While the music is consistent with the rest of the Primus catalog, "Tommy The Cat" features one of the most unique vocals ever recorded.  In nearly every other case, it is Claypool that handles all of the vocal duties, yet on this song, he shares the spotlight with another music legend.  Claypool gives the songs' opening and closing, and in many ways serves in a "narrator" role, while the voice playing "Tommy" is none other than fellow musical oddity, Tom Waits.  The fact that Primus was able to secure Waits for this performance is rather amazing, as even though their first record was exceptional, one can easily make the case that it put them in no better a "position" to land such a voice.  Regardless, Waits fits in perfectly with the mood of the song, and his raspy, somewhat squalid delivery brings the character of "Tommy" to life, and shows the true meaning and spirit behind the song.  Truth be told, it is on songs like "Tommy The Cat" that listeners are treated to the amazing wordsmith that is Les Claypool, as he proves to have one of the wittiest and truly unique pens in music history.  When he throws out word-plays like, "...she came slidin' down the alleyway like butter drippin' off a hot biscuit..." in describing this imagined feline world, the images are so vivid that the cartoon in his head immediately transfers to the listener.  Yet Claypool clearly has as much of a sense of humor as anyone, and he makes a point when he has Waits drop an aside in the line, "...the air was thick with cat calls (no pun intended)..."  The lyrics of Les Claypool fall somewhere between brilliant and completely mad, and the fact that Tom Waits delivers them on "Tommy The Cat" proves to be one of the most strangely perfect pairings in music history.

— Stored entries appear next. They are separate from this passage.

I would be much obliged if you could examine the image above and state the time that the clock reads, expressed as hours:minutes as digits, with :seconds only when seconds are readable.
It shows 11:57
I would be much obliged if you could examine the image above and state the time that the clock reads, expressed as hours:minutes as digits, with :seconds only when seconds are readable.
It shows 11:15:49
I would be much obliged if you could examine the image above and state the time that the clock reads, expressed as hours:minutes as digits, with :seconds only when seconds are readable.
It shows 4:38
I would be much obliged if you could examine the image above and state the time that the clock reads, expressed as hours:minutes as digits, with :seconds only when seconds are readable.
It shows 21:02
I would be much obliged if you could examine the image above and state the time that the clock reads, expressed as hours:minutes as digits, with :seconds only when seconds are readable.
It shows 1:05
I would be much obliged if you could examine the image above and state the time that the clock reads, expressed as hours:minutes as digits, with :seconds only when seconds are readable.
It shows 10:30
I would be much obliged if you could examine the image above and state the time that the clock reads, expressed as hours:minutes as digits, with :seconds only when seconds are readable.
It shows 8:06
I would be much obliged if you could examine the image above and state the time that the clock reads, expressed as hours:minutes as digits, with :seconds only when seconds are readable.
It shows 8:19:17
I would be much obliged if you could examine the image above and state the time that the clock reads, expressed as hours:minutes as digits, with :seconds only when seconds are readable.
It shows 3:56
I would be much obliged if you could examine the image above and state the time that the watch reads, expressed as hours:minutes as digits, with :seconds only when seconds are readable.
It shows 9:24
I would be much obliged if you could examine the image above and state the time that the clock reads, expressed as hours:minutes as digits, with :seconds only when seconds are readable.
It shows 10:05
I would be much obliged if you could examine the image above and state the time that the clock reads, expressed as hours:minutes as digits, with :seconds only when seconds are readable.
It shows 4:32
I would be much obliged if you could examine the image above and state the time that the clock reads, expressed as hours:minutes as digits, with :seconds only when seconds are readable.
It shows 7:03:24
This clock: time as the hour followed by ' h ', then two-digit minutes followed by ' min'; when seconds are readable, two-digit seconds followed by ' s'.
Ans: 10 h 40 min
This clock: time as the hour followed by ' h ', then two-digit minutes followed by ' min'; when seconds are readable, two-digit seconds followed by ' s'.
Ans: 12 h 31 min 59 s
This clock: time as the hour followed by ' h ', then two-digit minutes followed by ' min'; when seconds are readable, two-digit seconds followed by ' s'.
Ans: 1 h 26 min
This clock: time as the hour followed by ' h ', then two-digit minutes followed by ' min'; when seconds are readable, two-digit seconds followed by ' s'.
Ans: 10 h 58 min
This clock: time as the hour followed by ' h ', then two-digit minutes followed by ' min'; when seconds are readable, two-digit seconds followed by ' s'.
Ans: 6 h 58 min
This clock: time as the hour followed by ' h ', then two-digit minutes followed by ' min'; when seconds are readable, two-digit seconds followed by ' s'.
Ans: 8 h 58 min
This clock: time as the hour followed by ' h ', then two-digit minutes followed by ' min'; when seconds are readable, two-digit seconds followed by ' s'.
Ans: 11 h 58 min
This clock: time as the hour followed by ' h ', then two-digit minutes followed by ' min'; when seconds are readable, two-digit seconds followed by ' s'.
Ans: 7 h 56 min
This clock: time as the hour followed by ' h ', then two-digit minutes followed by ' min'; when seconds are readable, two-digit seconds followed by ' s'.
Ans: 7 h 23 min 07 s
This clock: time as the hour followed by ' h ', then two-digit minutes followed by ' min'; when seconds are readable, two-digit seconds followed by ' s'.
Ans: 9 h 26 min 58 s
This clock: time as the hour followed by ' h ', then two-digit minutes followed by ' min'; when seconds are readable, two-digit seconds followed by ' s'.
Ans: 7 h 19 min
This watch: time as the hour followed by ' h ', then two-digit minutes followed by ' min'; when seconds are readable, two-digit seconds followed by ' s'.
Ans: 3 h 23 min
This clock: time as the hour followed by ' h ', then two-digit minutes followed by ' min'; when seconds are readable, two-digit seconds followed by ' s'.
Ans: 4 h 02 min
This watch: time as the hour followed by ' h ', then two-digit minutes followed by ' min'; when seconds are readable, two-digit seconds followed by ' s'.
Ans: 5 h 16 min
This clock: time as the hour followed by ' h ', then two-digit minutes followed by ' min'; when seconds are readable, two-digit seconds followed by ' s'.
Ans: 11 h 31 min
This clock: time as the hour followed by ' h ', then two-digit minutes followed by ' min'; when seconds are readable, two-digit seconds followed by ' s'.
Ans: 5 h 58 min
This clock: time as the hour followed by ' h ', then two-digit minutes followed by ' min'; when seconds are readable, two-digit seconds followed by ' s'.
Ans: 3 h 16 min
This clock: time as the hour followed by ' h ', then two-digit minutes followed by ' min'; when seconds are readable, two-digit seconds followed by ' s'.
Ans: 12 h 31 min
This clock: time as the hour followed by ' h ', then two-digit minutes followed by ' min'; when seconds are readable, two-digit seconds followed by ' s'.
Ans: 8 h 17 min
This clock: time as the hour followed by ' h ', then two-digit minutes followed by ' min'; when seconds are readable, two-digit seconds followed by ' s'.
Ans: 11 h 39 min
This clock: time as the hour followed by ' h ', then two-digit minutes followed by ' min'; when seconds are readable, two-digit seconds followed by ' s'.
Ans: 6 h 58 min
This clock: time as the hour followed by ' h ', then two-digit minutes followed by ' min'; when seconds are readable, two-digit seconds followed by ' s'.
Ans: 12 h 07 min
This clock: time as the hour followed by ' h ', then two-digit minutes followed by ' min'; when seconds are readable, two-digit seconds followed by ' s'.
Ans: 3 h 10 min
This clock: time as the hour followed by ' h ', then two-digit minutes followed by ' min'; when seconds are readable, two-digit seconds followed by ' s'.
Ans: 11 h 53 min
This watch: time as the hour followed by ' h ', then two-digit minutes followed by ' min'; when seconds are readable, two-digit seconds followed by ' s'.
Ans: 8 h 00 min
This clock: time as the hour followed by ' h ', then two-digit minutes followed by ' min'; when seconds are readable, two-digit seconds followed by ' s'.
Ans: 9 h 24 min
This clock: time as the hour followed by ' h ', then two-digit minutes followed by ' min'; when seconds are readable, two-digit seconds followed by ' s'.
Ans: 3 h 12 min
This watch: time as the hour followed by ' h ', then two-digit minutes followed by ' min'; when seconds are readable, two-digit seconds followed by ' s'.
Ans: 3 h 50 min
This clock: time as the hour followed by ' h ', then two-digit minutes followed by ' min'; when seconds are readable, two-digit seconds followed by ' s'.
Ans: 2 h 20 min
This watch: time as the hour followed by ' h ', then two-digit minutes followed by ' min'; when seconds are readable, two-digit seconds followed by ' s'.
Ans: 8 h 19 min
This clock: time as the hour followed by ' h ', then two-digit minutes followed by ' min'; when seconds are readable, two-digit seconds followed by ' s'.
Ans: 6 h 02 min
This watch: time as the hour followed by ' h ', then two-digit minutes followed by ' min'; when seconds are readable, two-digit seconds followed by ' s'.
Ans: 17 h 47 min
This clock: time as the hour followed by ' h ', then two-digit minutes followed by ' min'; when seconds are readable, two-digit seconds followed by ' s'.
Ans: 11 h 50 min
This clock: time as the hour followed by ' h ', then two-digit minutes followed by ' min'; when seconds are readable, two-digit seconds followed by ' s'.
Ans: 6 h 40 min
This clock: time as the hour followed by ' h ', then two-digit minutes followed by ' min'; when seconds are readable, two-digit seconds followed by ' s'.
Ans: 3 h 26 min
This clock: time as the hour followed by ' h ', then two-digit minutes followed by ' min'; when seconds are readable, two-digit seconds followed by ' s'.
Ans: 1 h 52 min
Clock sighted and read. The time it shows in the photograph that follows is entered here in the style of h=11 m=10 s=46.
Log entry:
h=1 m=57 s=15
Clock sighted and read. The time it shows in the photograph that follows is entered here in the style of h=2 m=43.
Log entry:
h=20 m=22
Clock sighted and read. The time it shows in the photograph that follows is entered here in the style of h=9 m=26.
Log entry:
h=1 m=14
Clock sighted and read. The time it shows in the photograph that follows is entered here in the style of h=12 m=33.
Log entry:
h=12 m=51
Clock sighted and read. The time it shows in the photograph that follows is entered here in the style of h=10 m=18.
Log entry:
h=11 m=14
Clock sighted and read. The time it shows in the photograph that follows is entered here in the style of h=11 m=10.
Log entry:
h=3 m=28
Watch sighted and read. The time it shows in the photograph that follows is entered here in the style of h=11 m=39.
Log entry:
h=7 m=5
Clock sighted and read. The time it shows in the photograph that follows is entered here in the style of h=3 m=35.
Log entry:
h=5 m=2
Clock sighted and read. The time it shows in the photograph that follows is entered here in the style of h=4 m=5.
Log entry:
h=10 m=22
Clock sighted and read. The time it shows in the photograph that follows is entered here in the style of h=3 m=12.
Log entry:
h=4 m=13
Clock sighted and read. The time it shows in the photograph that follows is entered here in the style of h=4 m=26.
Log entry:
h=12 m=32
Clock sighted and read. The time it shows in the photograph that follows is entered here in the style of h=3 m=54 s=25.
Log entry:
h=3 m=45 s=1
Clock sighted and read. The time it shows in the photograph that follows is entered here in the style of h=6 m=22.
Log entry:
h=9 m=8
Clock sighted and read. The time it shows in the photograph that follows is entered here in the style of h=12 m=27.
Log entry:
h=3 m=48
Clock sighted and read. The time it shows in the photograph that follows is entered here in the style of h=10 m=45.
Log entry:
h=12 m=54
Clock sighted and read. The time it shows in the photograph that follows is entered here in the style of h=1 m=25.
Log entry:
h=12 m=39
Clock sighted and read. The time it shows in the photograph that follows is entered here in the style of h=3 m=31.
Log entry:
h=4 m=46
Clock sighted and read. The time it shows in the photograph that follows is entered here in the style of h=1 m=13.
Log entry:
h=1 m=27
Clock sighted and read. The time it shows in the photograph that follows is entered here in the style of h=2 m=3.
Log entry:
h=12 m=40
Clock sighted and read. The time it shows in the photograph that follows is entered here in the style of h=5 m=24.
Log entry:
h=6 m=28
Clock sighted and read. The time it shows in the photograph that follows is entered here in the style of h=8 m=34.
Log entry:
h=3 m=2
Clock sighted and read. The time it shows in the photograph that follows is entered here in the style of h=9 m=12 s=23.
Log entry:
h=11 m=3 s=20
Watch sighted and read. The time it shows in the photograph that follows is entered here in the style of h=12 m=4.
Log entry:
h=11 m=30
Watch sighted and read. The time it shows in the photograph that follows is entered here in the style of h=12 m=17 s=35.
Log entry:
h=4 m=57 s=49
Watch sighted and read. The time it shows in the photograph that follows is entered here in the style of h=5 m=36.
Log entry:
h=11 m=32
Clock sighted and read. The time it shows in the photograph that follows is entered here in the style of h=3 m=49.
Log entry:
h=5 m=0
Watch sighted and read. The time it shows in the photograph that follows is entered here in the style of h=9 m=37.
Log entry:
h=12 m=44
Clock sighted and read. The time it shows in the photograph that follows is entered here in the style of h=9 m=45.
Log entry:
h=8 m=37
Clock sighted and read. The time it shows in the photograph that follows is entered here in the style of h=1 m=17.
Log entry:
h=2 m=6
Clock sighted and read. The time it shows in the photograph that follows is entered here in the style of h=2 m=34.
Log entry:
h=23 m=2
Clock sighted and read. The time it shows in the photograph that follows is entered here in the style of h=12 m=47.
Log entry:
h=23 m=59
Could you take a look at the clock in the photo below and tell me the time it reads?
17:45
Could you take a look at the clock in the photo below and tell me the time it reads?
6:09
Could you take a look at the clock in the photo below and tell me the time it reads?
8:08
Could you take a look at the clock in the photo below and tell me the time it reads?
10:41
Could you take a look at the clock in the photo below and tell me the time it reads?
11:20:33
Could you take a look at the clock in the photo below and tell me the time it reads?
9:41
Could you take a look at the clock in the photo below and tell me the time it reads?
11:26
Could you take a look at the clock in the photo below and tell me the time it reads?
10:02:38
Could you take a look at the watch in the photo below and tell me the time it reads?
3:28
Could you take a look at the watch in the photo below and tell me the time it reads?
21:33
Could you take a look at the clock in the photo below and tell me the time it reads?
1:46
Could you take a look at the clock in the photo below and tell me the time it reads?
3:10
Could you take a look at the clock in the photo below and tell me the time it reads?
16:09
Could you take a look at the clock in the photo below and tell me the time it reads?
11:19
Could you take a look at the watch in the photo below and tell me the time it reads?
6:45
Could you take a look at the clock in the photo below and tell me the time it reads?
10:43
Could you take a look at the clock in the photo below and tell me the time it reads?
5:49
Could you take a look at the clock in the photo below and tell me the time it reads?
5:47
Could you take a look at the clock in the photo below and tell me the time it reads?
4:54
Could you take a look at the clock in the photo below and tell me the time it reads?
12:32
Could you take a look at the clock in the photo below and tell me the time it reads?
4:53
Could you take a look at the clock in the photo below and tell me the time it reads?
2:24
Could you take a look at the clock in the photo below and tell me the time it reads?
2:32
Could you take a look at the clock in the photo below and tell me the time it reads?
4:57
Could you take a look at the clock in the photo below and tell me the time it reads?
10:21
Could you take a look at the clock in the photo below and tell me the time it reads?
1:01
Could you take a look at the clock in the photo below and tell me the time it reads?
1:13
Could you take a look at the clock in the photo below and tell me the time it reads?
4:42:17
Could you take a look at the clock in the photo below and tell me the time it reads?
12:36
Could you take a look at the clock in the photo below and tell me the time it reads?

Whenever the conversation of "greatest bass player" in history begins, Les Claypool must always be one of the first names that arises.  The fact of the matter is, his style is so unique and innovative that none since have come close to copying his style.  Within the confines of Primus, his complete creative spirit was free to go wherever it wanted, as his drummer and guitarist were of equal musical stature, and the band is unquestionably one of the most musically powerful in history.  All of their talents and strange genius reached a musical apex on their second studio album, 1991's Sailing The Seas Of Cheese, and the record remains as jaw-droppingly amazing nearly twenty years later.  Taking the core style and energy of both funk and punk, Primus smashes them together in the most unique and impressive way of all the funk-punk hybrid bands.  Perhaps it is the element of "weird" that comes via Claypool both musically and lyrically, as he represents the meaning of the term "artist" to its fullest extent.  The guitar solos from LaLonde keep the song on the edge of chaos, and the frenzied tempos coming off of Claypool's bass both compliment and contrast it simultaneously.  Dropping one of the most wild and almost deranged vocals (even by Waits' own standards) over-top, there has simply never been another song that can compare to the sonic assault that is Primus' 1991 classic, "Tommy The Cat."